Booth doesn’t drink to cope, as a rule. He drinks socially, or to take the edge off after a hard day, but he doesn’t drink to forget the army. He’s tried that, and it didn’t work.

Once a year, though, on February twenty-fifth, Booth drinks himself senseless, and remembers the army. Pulls out the old photo of himself and Danny Connelly and raises a glass to the guys who didn’t make it. Lists them, one by one, sip by sip. Connelly. Bartlett. Alvarez. Dobson. Baby-Face Petey Hayes, three weeks shy of twenty. Luca. Danny Connelly again.

The little Raddick boy, music still playing for his birthday and a hole in his daddy’s head. Here’s lookin’ at you, kid, Booth thinks, and laughs humorlessly to an empty living room. Luisa Ramos de Dominguez, killed as her husband’s bodyguards reacted too late to a shot they’d never heard coming. A girl around twelve and her brother maybe five, caught in crossfire on a muddy road somewhere outside Pristina. Christ, he hates listing the kids.

Booth pours himself another - his third now, or fourth? - and swipes his cuff across the coffee table to catch what missed the glass. “What the hell,” he mutters and drinks to Hank Lutrell’s legs. Twice. Once for each leg, he thinks, and this time laughs hysterically and drinks to Donetti’s three goddamn fingers.

Danny Connelly again, and the laugh is gone. Jesus, Dan. He takes another drink, because the burn in his throat pushes away Connelly’s bloodied face. Drinks to the good times with Dan and Frankie Daniels. Drinks to Frankie’s luck, wherever he’s trying it now.

The bottle is nearly empty, and he may as well finish it rather than put that little bit back in the cupboard, so he raises the bottle to his dad’s oldest brother, the one he never met. Uncle Al, whose dog tags came back from Vietnam without him and who had a plate set out for him every Thanksgiving and Christmas when Booth was a kid.

Booth closes his eyes and drains the bottle. Dan Connelly gets the last toast every year, on the anniversary of his death. Dan, who once said that when he died, he wanted the biggest, drunkest wake in the history of Irish wakes.

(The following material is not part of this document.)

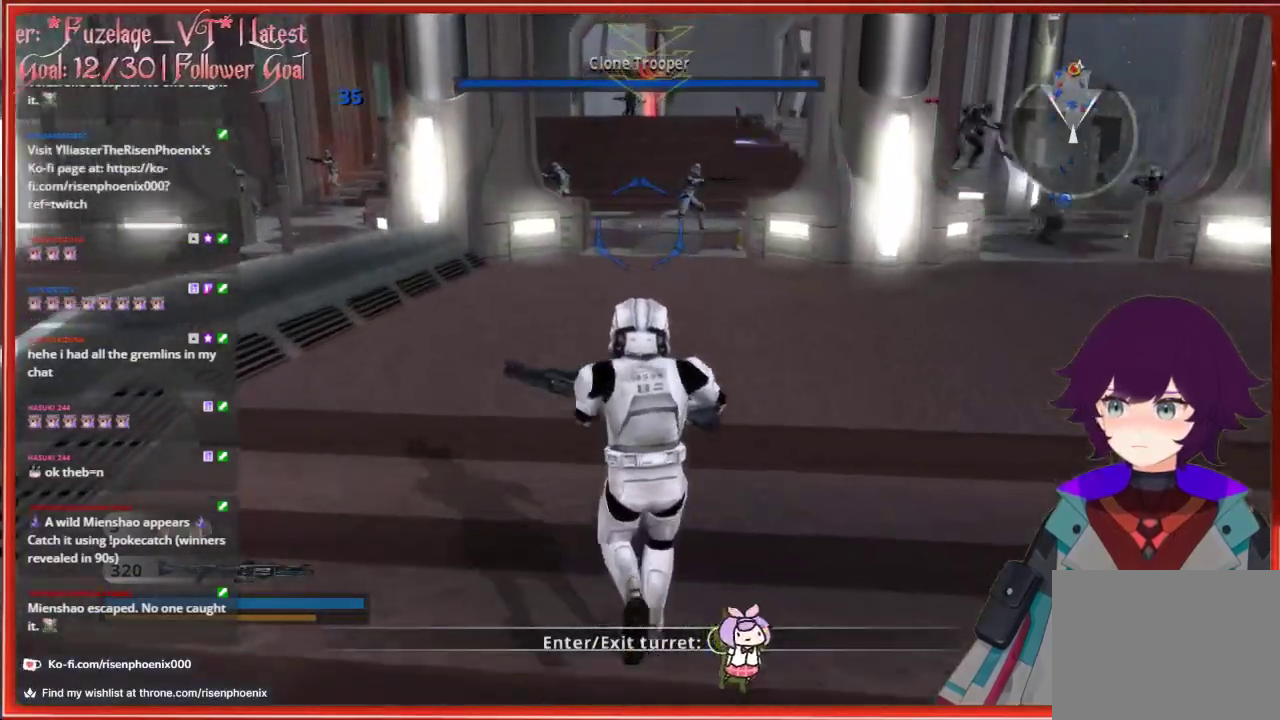
{"buttons": [], "left_stick": "up-right", "right_stick": "center", "events": [[500, "left_stick", "up-right"]]}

I want ‘em all in the hospital with alcohol poisoning, man. That’s how I wanna go. Dan, who lost his weapon in the chaos of that ambush. Dan, who didn’t even last til the medic got there.

He runs his thumb over the photo one last time and sets it down on the coffee table. Leans forward, elbows on his knees, head in his hands. He gets to this point every year. The point where he’s so deep in the memories that he can smell the smoke and blood, feel the sand in his eyes and in his mouth, hear the gunfire and the explosions and a scream that can’t possibly be Danny’s. Every year he tells himself it’s the last, that next year he’ll have one drink for everyone and call it a night. Every year he knows that he’ll go back, just one last time, because he can’t leave Danny alone in that hell, not yet.

A hand lands on his shoulder and Booth reacts without thinking. Grabs the wrist and twists, spinning to face his assailant. Takes a knee to the stomach and falls, dragging the Iraqi down with him and landing hard across Danny’s body.

Only one. There were four last time. Four of them against just Booth, and it was a month before he was rescued, another three months before he could walk. He’ll kill the bastard with his bare hands if he has to, maybe get killed himself, but they won’t get him alive this time.

Something explodes nearby and he takes advantage of the distraction to get a firm hold on the Iraqi’s wrists, pinning the man with one arm pressed hard to his throat. There’s a gleam of fear in the dark eyes and Booth presses harder.

“Booth,” the man gasps desperately, and Booth’s head starts to spin. The Iraqi struggles to breathe, her blue eyes wide, confused and terrified. He can’t remember the last time Bones was this scared. “Booth!” louder this time.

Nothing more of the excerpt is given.